By default in Blender, shadows and GI are black. This doesn’t always give the best result. If you look at Pixar’s work, for example, the shadow is usually a darker, more saturated version of the diffuse colour.

You can achieve this effect in the compositor by specifying your layer to output a separate GI and shadow pass. Use the Mix node set to multiply your shadow/GI with a colour of choice, them Mix that back into your render pass for best effect.

We sometimes render a scene (Scene01) with no GI or shadows at all, and an identical copy of that same scene (Scene02) to get just the GI and shadows layers by themselves. Use the compositor back in Scene01 to composite those layers from Scene02, using the colour picker inside the Mix node set to Multiply or Add to achieve the shadow colour we need. - JN

10. Use Only Insert Available when autokeying

Checking the Only Insert Available option means Auto Keyframing only affects scene elements that are already animated

Blender, like many 3D applications, has a feature that will automatically insert keyframes when you move an object or bone. Blender calls this feature Auto Keyframing or ‘autokey’. I prefer animating this way because it saves on keystrokes, and because otherwise I sometimes forget to key part of a pose I’ve been working on.
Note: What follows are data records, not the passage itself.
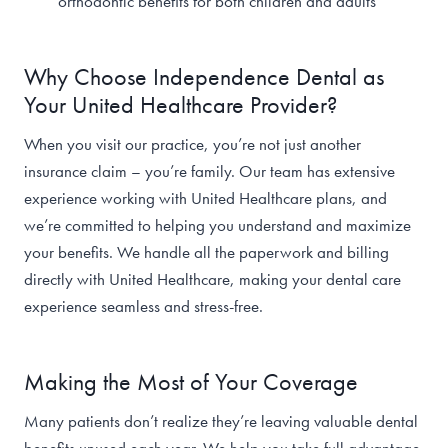
orthodontic benefits for both children and adults
Why Choose Independence Dental as
Your United Healthcare Provider?
When you visit our practice, you’re not just another
insurance claim – you’re family. Our team has extensive
experience working with United Healthcare plans, and
we’re committed to helping you understand and maximize
your benefits. We handle all the paperwork and billing
directly with United Healthcare, making your dental care
experience seamless and stress-free.
Making the Most of Your Coverage
Many patients don’t realize they’re leaving valuable dental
The drawback of using autokey is that it also sets keys on things you aren’t intending to animate. For example, if I tweak the position of the camera or lights, and then tweak them again later on at a different frame, this will result in them being animated, even if I don’t want it to be. Fortunately, Blender offers a way to solve this: Only Insert Available. With this option toggled on, autokey will only set keys on things that are already animated. The first time you key something, you have to do it manually, but from then on the process is automatic.

This lets you treat manual keying as way of telling Blender, “I want this to be animated.” From then on, Blender takes care of the rest with autokey. - Nathan Vegdahl is a freelance 3D artist

11. Set up master files to grade large projects

Setting up a master file to control the final grade for an entire project minimises time spend testing renders: a trick Red Cartel used on its animated short, Lighthouse

Most large animation projects require you to keep track of many individual shots and grade them consistently at the end. You can use the Blender sequencer and compositor to do this.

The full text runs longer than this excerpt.